Dataset entries:
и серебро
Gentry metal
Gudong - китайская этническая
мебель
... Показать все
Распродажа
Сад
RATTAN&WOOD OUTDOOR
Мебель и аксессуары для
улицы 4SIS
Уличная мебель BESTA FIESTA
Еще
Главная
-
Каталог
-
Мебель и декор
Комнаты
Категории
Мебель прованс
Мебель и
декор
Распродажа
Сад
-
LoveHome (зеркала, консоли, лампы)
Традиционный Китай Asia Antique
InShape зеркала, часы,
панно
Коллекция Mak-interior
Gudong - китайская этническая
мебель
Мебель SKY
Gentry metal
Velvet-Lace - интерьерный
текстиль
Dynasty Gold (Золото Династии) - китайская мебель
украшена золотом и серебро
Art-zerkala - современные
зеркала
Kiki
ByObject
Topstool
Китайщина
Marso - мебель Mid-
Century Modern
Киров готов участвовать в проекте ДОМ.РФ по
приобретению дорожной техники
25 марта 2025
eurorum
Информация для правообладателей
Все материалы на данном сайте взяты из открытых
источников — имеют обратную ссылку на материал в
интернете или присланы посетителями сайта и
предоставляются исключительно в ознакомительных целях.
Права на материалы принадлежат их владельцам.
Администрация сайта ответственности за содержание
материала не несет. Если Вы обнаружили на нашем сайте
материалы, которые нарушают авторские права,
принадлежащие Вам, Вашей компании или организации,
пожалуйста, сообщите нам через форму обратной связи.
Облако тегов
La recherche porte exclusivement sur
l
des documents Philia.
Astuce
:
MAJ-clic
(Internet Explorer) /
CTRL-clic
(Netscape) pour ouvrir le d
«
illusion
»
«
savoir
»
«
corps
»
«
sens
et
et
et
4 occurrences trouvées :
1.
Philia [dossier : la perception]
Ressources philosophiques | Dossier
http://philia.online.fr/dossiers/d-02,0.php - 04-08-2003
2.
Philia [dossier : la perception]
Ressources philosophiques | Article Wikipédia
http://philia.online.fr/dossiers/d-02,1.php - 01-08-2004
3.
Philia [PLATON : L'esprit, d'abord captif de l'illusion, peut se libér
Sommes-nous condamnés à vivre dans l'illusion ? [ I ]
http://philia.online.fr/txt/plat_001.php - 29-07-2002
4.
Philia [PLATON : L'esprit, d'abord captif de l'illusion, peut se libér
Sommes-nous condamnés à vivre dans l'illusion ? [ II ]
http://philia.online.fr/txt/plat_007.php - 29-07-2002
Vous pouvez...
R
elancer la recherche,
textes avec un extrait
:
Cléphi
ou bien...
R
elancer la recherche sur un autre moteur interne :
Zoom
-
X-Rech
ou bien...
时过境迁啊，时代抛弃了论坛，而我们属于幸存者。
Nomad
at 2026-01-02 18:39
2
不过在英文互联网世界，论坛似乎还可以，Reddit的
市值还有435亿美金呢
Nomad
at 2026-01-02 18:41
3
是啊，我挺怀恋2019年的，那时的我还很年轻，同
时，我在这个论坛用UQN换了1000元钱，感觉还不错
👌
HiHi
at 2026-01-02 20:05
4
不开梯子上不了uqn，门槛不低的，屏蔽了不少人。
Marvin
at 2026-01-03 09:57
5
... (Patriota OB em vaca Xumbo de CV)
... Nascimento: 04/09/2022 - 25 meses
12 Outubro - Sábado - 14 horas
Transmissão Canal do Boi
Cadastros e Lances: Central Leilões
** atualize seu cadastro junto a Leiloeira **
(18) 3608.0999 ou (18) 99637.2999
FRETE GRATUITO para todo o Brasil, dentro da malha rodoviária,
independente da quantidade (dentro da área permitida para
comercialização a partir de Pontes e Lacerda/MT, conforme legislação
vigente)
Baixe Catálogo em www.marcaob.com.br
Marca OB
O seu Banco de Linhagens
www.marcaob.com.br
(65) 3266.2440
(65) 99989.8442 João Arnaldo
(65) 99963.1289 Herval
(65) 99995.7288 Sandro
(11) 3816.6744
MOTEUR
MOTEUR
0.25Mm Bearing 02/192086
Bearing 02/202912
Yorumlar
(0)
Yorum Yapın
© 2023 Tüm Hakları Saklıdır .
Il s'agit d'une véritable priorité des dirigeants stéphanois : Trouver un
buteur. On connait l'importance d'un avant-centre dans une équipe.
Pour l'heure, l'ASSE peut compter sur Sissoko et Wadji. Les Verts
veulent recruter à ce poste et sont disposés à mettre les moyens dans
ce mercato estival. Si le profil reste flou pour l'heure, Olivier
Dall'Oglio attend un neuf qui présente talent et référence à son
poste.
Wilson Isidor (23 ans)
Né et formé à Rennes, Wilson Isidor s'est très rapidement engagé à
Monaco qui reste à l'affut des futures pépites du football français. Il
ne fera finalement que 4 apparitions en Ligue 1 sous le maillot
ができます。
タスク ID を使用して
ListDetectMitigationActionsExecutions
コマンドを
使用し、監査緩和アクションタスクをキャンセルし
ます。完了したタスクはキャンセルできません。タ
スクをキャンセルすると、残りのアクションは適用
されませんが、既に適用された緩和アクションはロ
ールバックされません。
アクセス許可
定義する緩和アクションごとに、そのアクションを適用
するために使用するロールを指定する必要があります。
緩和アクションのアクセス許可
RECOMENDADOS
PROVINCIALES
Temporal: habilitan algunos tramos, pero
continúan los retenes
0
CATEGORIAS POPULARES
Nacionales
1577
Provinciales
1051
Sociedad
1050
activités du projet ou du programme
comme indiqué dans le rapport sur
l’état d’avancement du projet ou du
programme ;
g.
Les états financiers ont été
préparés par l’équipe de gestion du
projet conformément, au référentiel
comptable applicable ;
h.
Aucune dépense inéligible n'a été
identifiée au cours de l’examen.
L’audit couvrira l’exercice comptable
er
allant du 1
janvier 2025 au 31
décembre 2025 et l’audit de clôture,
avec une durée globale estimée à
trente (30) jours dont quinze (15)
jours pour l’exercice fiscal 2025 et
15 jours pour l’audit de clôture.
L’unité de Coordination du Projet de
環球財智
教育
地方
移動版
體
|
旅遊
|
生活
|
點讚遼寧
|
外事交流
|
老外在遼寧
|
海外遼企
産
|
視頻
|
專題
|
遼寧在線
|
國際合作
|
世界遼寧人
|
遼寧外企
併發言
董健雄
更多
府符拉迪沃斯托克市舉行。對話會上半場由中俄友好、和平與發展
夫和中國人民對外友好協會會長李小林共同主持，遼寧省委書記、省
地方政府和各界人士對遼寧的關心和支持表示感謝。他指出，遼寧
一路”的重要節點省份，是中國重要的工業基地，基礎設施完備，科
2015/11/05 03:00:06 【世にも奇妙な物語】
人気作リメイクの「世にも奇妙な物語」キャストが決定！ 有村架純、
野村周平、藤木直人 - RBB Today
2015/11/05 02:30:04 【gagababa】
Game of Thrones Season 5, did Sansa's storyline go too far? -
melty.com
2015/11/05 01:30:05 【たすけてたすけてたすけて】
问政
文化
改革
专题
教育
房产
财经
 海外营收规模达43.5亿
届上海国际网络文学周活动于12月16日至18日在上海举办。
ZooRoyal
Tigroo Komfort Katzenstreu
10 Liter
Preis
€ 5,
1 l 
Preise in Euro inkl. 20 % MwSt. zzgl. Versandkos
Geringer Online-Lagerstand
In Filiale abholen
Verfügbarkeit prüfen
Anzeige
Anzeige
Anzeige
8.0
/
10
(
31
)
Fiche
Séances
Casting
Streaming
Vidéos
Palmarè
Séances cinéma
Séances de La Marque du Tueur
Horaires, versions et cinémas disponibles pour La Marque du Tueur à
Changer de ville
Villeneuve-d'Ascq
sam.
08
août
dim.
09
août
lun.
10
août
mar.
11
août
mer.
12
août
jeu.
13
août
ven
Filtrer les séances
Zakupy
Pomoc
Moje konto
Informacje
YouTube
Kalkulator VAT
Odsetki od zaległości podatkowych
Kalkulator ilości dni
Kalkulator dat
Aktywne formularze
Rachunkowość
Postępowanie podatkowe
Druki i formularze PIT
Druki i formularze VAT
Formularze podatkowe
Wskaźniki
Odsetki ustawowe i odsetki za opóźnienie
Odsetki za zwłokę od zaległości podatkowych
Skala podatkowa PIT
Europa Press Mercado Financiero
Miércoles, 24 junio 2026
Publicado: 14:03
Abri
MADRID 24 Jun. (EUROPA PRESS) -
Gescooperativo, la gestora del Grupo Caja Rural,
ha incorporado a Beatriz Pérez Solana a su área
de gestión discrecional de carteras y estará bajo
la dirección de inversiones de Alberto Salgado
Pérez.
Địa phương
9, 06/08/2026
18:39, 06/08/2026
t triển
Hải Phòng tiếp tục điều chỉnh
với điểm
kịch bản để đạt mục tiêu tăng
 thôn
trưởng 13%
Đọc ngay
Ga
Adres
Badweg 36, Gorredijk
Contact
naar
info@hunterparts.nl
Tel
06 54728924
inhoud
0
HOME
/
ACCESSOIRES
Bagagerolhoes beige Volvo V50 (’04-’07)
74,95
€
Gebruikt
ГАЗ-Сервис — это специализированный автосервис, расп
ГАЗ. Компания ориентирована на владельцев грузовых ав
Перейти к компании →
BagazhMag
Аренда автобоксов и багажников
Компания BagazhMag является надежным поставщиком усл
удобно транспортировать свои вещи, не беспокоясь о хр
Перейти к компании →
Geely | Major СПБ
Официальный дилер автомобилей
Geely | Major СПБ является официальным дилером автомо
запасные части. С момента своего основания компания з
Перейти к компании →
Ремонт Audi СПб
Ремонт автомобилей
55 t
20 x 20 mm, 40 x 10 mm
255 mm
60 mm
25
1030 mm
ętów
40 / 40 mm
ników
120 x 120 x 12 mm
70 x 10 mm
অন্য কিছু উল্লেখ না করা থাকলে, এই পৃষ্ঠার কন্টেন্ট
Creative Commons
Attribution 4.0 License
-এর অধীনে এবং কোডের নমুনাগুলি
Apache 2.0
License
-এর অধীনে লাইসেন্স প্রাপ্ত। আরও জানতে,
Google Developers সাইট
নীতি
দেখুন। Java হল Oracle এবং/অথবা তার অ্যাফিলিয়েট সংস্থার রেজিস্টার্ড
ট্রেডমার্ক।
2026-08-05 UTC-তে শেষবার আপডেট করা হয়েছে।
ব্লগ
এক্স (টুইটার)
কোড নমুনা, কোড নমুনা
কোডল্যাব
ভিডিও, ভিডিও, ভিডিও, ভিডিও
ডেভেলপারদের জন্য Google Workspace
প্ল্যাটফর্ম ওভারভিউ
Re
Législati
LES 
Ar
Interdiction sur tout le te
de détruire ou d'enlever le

→ Task to carry out: Up to and including the line with "материалы, которые нарушают", print every line of the records from the start.

→ Exercise answer:
и серебро
Gentry metal
Gudong - китайская этническая
мебель
... Показать все
Распродажа
Сад
RATTAN&WOOD OUTDOOR
Мебель и аксессуары для
улицы 4SIS
Уличная мебель BESTA FIESTA
Еще
Главная
-
Каталог
-
Мебель и декор
Комнаты
Категории
Мебель прованс
Мебель и
декор
Распродажа
Сад
-
LoveHome (зеркала, консоли, лампы)
Традиционный Китай Asia Antique
InShape зеркала, часы,
панно
Коллекция Mak-interior
Gudong - китайская этническая
мебель
Мебель SKY
Gentry metal
Velvet-Lace - интерьерный
текстиль
Dynasty Gold (Золото Династии) - китайская мебель
украшена золотом и серебро
Art-zerkala - современные
зеркала
Kiki
ByObject
Topstool
Китайщина
Marso - мебель Mid-
Century Modern
Киров готов участвовать в проекте ДОМ.РФ по
приобретению дорожной техники
25 марта 2025
eurorum
Информация для правообладателей
Все материалы на данном сайте взяты из открытых
источников — имеют обратную ссылку на материал в
интернете или присланы посетителями сайта и
предоставляются исключительно в ознакомительных целях.
Права на материалы принадлежат их владельцам.
Администрация сайта ответственности за содержание
материала не несет. Если Вы обнаружили на нашем сайте
материалы, которые нарушают авторские права,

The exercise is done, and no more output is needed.